Microporous polymer microspheres with amphoteric character for the solid-phase extraction of acidic and basic analytes

Identifier:  imarina:8504709

Handle: https://hdl.handle.net/20.500.11797/imarina8504709

Authors:  Nadal, JC; Anderson, KL; Dargo, S; Joas, I; Salas, D; Borrull, F; Cormack, PAG; Marcé, RM; Fontanals, N

Abstract:
Solid-phase extraction (SPE) is a widely-used and very well-established sample preparation technique for liquid samples. An area of on-going focus for innovation in this field concerns the development of new and improved SPE sorbents that can enhance the sensitivity and/or the selectivity of SPE processes. In this context, mixed-mode ion-exchange sorbents have been developed and commercialised, thereby allowing enhanced capacity and selectivity to be offered by one single material. The ion-selectivity of these materials is such that either anion-exchange or cation-exchange is possible, however one limitation to their use is that more than one sorbent type is required to capture both anions and cations. In this paper, we disclose the design, synthesis and exploitation of a novel SPE sorbent based on microporous polymer microspheres with amphoteric character. We show that it is possible to switch the ion-exchange retention mechanism of the sorbent simply by changing the pH of the loading solution; anion-exchange dominates at low pH, cation-exchange dominates at high pH, and both mechanisms can contribute to retention when the polymer-bound amphoteric species, which are based on the alpha-amino acid sarcosine (N-methylglycine), are in a zwitterionic state. This is an interesting and useful feature, since it allows distinctly different groups of analytes (acids and bases) to be fractionated using one single amphoteric sorbent with dual-functionality. The sarcosine-based sorbent was applied to the SPE of acidic, basic and amphoteric analytes from ultrapure water, river water and effluent wastewater samples.

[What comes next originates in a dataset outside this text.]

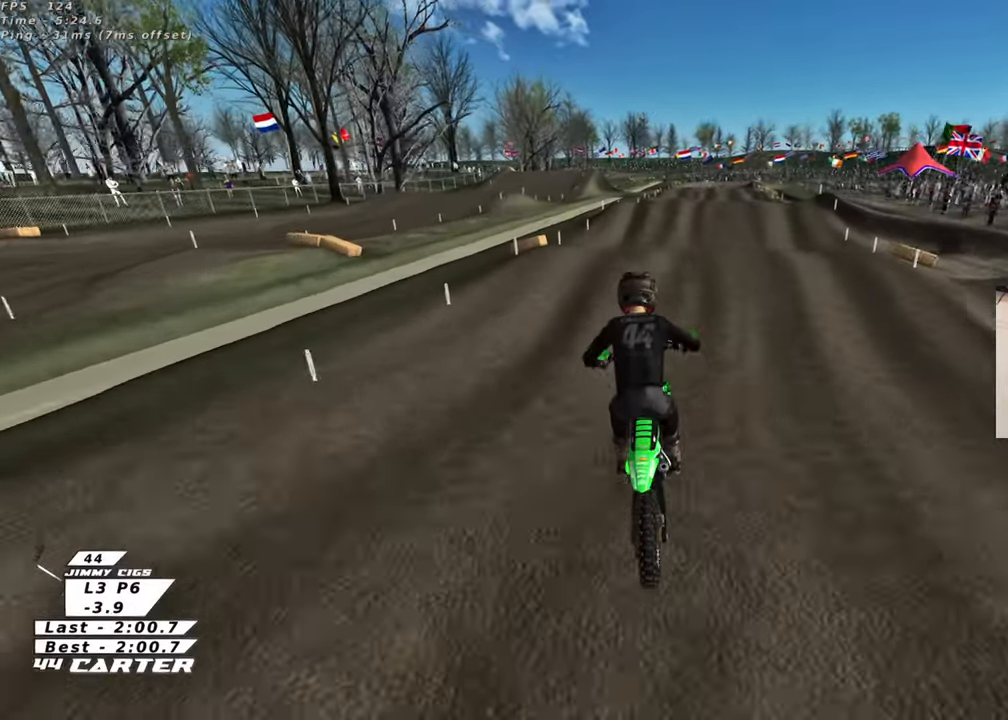
{"buttons": [], "left_stick": "up", "right_stick": "center", "events": [[17, "A", "up"], [217, "left_stick", "up"]]}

Under optimised conditions (loading 100 mL of sample at pH 6, washing with 1 mL of MeOH and eluting with an acidic or basic additive in MeOH) the recoveries for most of the compounds were from 57% to 87% for river water and from 61% to 88% for effluent wastewater. We anticipate that these results will lay the basis for the development of a new family of multifunctional sorbents, where two or more separation mechanisms can be embedded within one single, bespoke material optimised for application to challenging chemical separations to give significant selectivity advantages over essentially all other state-of-the-art SPE sorbents. (c) 2020 Elsevier B.V. All rights reserved.